- [PROBLEM DETAILS]: Please restate word for word, and with nothing added, the lines that run from the one holding "w materials but" to the end of the entries below.

- [DATA TO USE]:
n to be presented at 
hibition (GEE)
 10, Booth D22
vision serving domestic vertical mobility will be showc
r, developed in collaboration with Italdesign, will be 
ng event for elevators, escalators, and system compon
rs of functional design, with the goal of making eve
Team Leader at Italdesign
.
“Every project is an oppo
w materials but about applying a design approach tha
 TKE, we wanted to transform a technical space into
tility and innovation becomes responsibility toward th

- [RESPONSE BOX]:
w materials but about applying a design approach tha
 TKE, we wanted to transform a technical space into
tility and innovation becomes responsibility toward th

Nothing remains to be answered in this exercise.